Fiat: chiusura Mirafiori e Pomigliano smentite ma crollo vendite preoccupa
Chiesta cigs per Mirafiori, segno di nuovi investimenti?PER APPROFONDIRE: cassa integrazione straordinaria chiusura due stabilimenti Fiat Elsa Fornero Fiat Chrysler Fiat Mirafiori Fiat Pomigliano nuova panda Sergio Marchionne Vendite Fiat vendite Fiat 2012
NUOVA PANDA E’ LA GARANZIA DI POMIGLIANO - Tuttavia, a Torino si prevede di portare la produzione di un veicolo a marchio Jeep, a partire dal secondo trimestre del 2014, mentre già a fine 2013 dovrebbe partire la produzione di un nuovo modello Fiat. A Pomigliano, invece, sono stati investiti 700 milioni da poco per produrre la Nuova Panda, pertanto, risulterebbe paradossale che si torni indietro, anche perché il danno d’immagine per l’azienda non sarebbe irrilevante. E, infatti, è lo stesso Marchionne a smentire quanto aveva pure dichiarato pochi giorni prima. L’ad ha parlato anche con il ministro del Welfare, Elsa Fornero, che avrebbe ottenuto rassicurazioni sul mantenimento degli stabilimenti italiani. Per il manager si sarebbe trattato di una notizia destituita di qualsiasi fondamento.

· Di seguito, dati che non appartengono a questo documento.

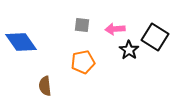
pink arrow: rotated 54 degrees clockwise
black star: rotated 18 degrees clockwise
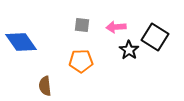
pink arrow: moved 1 px right, 2 px up
orange pentagon: moved 2 px left, 1 px up; rotated 10 degrees clockwise
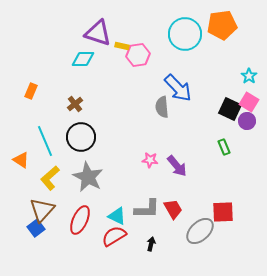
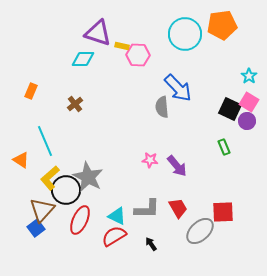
pink hexagon: rotated 10 degrees clockwise
black circle: moved 15 px left, 53 px down
red trapezoid: moved 5 px right, 1 px up
black arrow: rotated 48 degrees counterclockwise
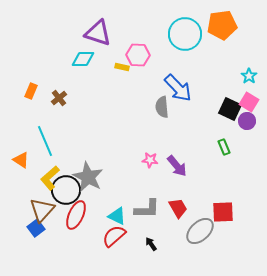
yellow rectangle: moved 21 px down
brown cross: moved 16 px left, 6 px up
red ellipse: moved 4 px left, 5 px up
red semicircle: rotated 10 degrees counterclockwise
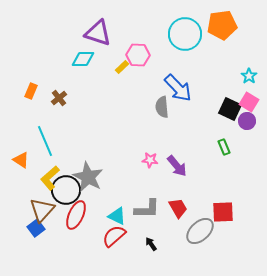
yellow rectangle: rotated 56 degrees counterclockwise
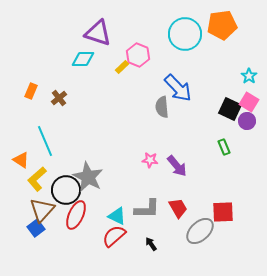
pink hexagon: rotated 20 degrees clockwise
yellow L-shape: moved 13 px left, 1 px down
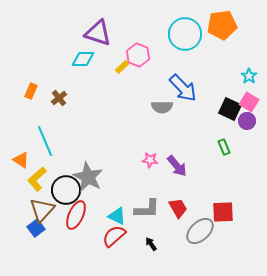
blue arrow: moved 5 px right
gray semicircle: rotated 85 degrees counterclockwise
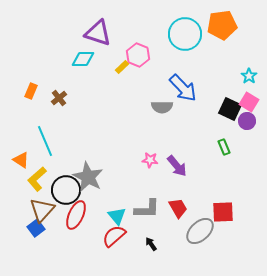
cyan triangle: rotated 24 degrees clockwise
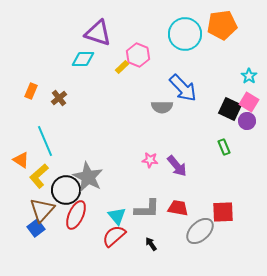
yellow L-shape: moved 2 px right, 3 px up
red trapezoid: rotated 50 degrees counterclockwise
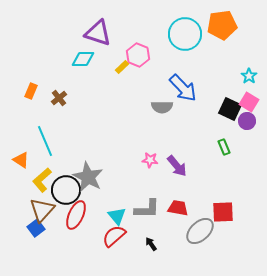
yellow L-shape: moved 3 px right, 4 px down
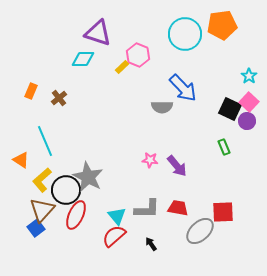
pink square: rotated 12 degrees clockwise
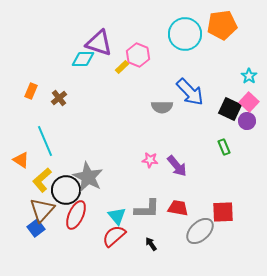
purple triangle: moved 1 px right, 10 px down
blue arrow: moved 7 px right, 4 px down
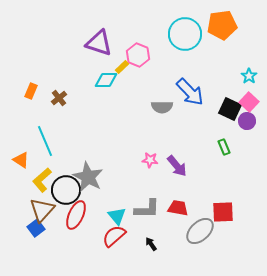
cyan diamond: moved 23 px right, 21 px down
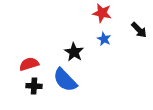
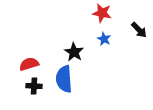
blue semicircle: moved 1 px left, 1 px up; rotated 40 degrees clockwise
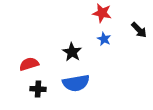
black star: moved 2 px left
blue semicircle: moved 12 px right, 4 px down; rotated 96 degrees counterclockwise
black cross: moved 4 px right, 3 px down
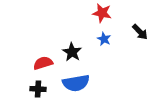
black arrow: moved 1 px right, 2 px down
red semicircle: moved 14 px right, 1 px up
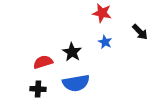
blue star: moved 1 px right, 3 px down
red semicircle: moved 1 px up
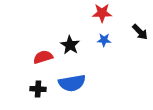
red star: rotated 12 degrees counterclockwise
blue star: moved 1 px left, 2 px up; rotated 24 degrees counterclockwise
black star: moved 2 px left, 7 px up
red semicircle: moved 5 px up
blue semicircle: moved 4 px left
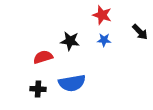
red star: moved 2 px down; rotated 18 degrees clockwise
black star: moved 4 px up; rotated 24 degrees counterclockwise
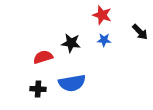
black star: moved 1 px right, 2 px down
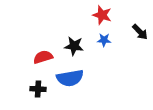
black star: moved 3 px right, 3 px down
blue semicircle: moved 2 px left, 5 px up
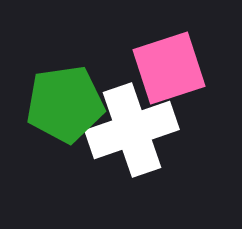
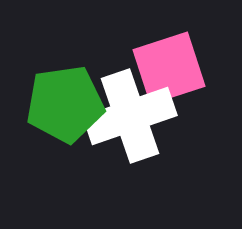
white cross: moved 2 px left, 14 px up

VENDITE FIAT 2012: ANNI INIZIA MALISSIMO, I NUMERI PARLANO - Resta, tuttavia, il fatto che il 2012 è iniziato malissimo per Fiat, così come anche per gli altri marchi in Italia. A gennaio, le vendite sono diminuite del 7,1%, mentre a febbraio c’è stato un crollo del 19%, tanto che quest’anno l’Unrae ha rivisto al ribasso la stima delle vendite in Italia da 1,75 a 1,4 milioni, il dato più basso da 28 anni a questa parte. Ce la farà Fiat a reggere una situazione così difficile, frutto della pesante congiuntura nazionale e internazionale? Se tra i sindacati non vi è intesa sull’atteggiamento da tenere verso l’azienda, con la Uil che parla di chiusura inevitabile, se le auto non si vendono, è di queste ore la notizia che entro marzo Fiat dovrebbe raggiungere un’intesa con le Rsa di Mirafiori per la richiesta della cassa integrazione straordinaria, che avverrebbe per motivi di riconversione degli impianti. Se da un lato l’annuncio potrebbe essere considerato un cattivo segnale, dato che la produzione nello stabilimento è ferma da molti mesi, dall’altro è la stessa Fim a riconoscere che si tratterebbe, al contrario, di un fatto da cogliere positivamente, perché implica che l’azienda starebbe effettuando gli investimenti promessi per le nuove produzioni e la richiesta della cigs rappresenterebbe un impegno vincolante ai fini legali con il ministero del lavoro. Certo, che in ogni caso le cifre sulle vendite non lasciano dormire sonni tranquilli. In assenza di margini, azzerati dalla spietata concorrenza tra marchi per attirare nuove fette di clientela con sconti a tutti i livelli, non resta che puntare al recupero della produttività per mantenere stabile l’occupazione e aperti gli stabilimenti, oltre che su modelli di successo.